▶ [JOB ITEM A]:
Answer these questions using the LSF 7 Update 3 bug-fix list.
(i) What exit code does brsvdel return when users try to delete a reservation ID that is not valid?
(ii) Which platform is listed for bug 91838?
(iii) What status does bjobs -l show in bug 105479?
▶ [JOB ITEM B]:
Carry on the LSF 7 Update 3 bug-fix list from the point where it stops.

▶ [EXTRACT TO READ]:
· · · ·

Fixed Bugs for Platform LSF™ Version 7 Update 3

Release Date:   May 2008

 

The following bugs have been fixed in the May 2008 update (LSF 7 Update 3) since the November 2007 update (LSF 7 Update 2):

 

95571

Date

2008-04-29

 

Description

brsvdel returns an exit code 0 when users try to delete a reservation ID which is not valid

 

Component

brsvdel

 

Platform

All

 

Impact

Affects customer scripts which expect a non zero return value.

 

105479

Date

2008-04-29

 

Description

bjobs shows "exit" status, bjobs -l shows "zombi" status

 

Component

bjobs mbatchd

 

Platform

All

 

Impact

Cannot tell which status is correct, which may affect other running jobs

 

104503

Date

2008-04-29

 

Description

The report of Active Job States Statistics by Queue is inaccurate.

 

Component

mbatchd

 

Platform

All

 

Impact

Inaccurate data in LSF reports

 

91838

Date

2008-04-28

 

Description

User job failed to query registry key of HKEY_CURRENT_USER

 

Component

sbatchd.exe

 

Platform

Windows

 

Impact

User job may fail

 

 

72032

Date

2008-04-28

 

Description

In AIX, lsrcp cannot work properly when source and target files are identical.

· · · ·

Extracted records
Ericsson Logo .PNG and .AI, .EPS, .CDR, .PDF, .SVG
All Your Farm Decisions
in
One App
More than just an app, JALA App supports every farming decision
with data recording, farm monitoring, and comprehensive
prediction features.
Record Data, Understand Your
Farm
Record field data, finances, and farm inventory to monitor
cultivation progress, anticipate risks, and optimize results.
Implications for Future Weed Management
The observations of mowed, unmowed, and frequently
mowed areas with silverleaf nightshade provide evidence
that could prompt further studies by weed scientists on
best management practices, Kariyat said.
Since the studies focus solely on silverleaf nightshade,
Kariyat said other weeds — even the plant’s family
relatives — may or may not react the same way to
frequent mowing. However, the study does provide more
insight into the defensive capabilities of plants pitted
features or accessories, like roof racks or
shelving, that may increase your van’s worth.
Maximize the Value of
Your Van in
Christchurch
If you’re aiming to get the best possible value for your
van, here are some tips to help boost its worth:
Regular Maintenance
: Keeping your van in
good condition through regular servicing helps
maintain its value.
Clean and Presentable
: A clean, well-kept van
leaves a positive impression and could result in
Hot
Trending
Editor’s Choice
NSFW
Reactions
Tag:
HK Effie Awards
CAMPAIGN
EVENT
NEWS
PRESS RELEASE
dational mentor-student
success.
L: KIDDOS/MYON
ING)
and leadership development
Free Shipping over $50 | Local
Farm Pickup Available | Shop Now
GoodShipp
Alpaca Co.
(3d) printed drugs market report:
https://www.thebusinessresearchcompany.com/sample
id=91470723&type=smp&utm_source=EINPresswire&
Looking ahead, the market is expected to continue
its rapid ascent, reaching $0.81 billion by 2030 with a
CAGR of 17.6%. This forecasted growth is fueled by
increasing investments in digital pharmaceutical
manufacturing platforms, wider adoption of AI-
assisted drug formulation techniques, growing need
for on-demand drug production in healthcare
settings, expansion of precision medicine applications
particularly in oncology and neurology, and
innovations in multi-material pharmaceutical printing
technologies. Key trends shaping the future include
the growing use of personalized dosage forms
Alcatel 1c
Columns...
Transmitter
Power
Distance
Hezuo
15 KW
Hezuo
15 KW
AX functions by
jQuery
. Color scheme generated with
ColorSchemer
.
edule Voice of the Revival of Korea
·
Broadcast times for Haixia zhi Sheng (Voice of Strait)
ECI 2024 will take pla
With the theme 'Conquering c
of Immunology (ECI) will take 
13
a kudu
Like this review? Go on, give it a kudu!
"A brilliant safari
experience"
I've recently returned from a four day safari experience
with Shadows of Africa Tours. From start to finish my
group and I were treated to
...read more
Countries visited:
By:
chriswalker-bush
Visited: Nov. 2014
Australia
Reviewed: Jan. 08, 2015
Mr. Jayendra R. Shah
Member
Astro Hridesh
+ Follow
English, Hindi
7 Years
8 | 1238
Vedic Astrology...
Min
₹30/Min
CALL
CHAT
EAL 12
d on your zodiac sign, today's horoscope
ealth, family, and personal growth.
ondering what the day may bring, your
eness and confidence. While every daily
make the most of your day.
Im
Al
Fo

· · · ·

▶ [REPLY A]:
(i) 0
(ii) Windows
(iii) "zombi"

▶ [REPLY B]:
 

Component

libbase.so liblsf.a res

 

Platform

AIX

 

Impact

The same file cannot be detected correctly on AIX

 


 

103932

Date

2008-04-28

 

Description

Advance reservation files are not created under LSB_LOCALDIR when the duplicate event logging feature is turned on

 

Component

mbatchd

 

Platform

All

 

Impact

Users may lose advance reservation definitions

 

102929

Date

2008-04-28

 

Description

brequeue is not executing quickly because mbd always handle pending signals on other jobs first and keep retrying for them

 

Component

mbatchd

 

Platform

All

 

Impact

Jobs cannot be brequeued because of being blocked by some jobs with re-trying pending signals.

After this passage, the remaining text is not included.